The great thing about an ME event is that when you have to suddenly sit down on a trestle table, or the nearest thing, no one bats an eyelid. I took along a copy of The State of Me to gift/donate and gave it to a charming young woman  who has been ill for fourteen years. She looked like a Southern belle, I was struck by her demureness.  I didn't mix as much as I would have liked to, but I did meet some inspiring people and left with a feeling of hope. There are, thankfully, enlightened medics (I heard Dr Greg Purdie of NHS Dumfries and Galloway speak for first time), politicians and teachers (Can you imagine the horror of your sick child being forced to attend school?) out there, but not enough has changed since my diagnosis in 1984 - so much time and money wasted on bogus  'research', too many shutters coming down. Yes, there are chinks of real progress, but we still have a huge uphill task, we  need to educate, educate, educate - and those in the dark need to want to be educated, they need to come forward, it's a two-way process. Otherwise we are just preaching to the converted.

Thanks again to Mary Fee, and the hardworking charities who attended, I didn't manage to look at all the stalls and missed a demo of a fascinating VLE (virtual learning environment)  project in development from Perth and Kinross for children who are missing out on the school experience (not just educationally but also socially) because of illness.

And the Garden Lobby is a gorgeous space.

* Just heard that 17 MSPs attended, good news indeed!

** ME Research UK's summary of the event.

Tuesday 8 May 2012

The poetry of dementia (1)

My Danish stepdad is (gently) forgetting his English as his dementia progresses and  last night he, quite fabulously, referred to fish fingers as 'fish pins'.  Lamp posts are now 'light poles' and lifeguards are 'sea rangers'. My mum has been ill and  as we waited for her having out-patient tests yesterday, he said: 'She is no ordinary, everyday human being of any kind, she is my wife.' Tautological, but wonderful (and heartbreaking). Later, my mum and I were chatting about how she is never  ill - the only times she recalls are malaria when she took us to Pakistan in seventies; having to have a salmon bone removed by general anaesthetic during a trip to Finland in nineties, and, more recently, a slipped disc. My stepdad turned to us and said: What's that about Ed Miliband? 

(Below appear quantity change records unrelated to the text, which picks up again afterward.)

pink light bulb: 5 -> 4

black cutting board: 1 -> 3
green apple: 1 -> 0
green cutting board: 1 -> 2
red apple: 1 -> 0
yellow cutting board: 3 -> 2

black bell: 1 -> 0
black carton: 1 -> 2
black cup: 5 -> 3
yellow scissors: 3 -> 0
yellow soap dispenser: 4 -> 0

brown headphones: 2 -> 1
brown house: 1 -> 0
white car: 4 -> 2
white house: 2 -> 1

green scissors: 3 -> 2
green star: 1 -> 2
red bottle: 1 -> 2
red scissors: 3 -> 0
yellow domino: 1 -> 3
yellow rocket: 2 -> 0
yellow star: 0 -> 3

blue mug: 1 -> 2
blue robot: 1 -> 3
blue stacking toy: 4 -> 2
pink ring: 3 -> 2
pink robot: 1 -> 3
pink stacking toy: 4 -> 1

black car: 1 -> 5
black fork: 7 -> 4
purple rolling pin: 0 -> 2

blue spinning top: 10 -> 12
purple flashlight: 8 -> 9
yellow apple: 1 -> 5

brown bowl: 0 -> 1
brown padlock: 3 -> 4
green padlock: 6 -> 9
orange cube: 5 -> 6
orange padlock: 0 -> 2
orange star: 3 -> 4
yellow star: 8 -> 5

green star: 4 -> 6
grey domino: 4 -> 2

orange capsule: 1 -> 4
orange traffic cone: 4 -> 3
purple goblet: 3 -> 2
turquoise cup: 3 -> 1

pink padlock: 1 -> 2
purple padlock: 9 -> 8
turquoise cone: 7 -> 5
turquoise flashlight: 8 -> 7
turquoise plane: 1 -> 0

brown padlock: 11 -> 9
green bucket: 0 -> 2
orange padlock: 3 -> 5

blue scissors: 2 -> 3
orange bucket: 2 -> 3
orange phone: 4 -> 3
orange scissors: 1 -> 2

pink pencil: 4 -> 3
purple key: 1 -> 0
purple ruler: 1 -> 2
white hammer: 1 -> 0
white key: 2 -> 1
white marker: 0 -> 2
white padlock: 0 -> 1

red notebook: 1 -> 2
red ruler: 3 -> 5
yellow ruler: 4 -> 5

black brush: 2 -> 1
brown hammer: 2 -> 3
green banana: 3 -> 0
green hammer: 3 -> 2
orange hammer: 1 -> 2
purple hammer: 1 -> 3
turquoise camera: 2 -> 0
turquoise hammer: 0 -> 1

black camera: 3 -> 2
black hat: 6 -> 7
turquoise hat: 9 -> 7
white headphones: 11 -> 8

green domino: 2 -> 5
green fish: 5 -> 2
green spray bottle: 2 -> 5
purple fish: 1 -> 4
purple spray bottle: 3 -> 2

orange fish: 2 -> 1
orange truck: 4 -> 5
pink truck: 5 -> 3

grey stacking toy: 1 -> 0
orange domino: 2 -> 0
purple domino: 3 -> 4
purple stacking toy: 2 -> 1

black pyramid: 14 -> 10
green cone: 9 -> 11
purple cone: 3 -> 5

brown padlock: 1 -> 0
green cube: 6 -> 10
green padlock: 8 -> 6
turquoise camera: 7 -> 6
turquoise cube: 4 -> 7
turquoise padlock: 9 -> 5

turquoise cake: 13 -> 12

'Salmon bone in Finland' heard as Ed Miliband: the poetry of dementia.

Saturday 5 May 2012

Tagore & Virginia

One of my friends is big on Tagore and when I told him I'm into birds now he mentioned the tiny poems Stray Birds. I dipped in - really dipped in, just read fragments - but found it all a bit sentimental - almost like 326 spiritual greetings cards, the kind you find in New Age shops - though these are translations, so maybe something is lost.

This one's a gem though, number 2:

'O troupe of little vagrants of the world, leave your footprints in my words.'

And I love this, from Virginia's essay 'On Being Ill':

'Comatose with headaches. Can't write (with a whole novel in my head too - it's damnable).'

That's from the introduction by Hermione Lee, I haven't read the essay yet.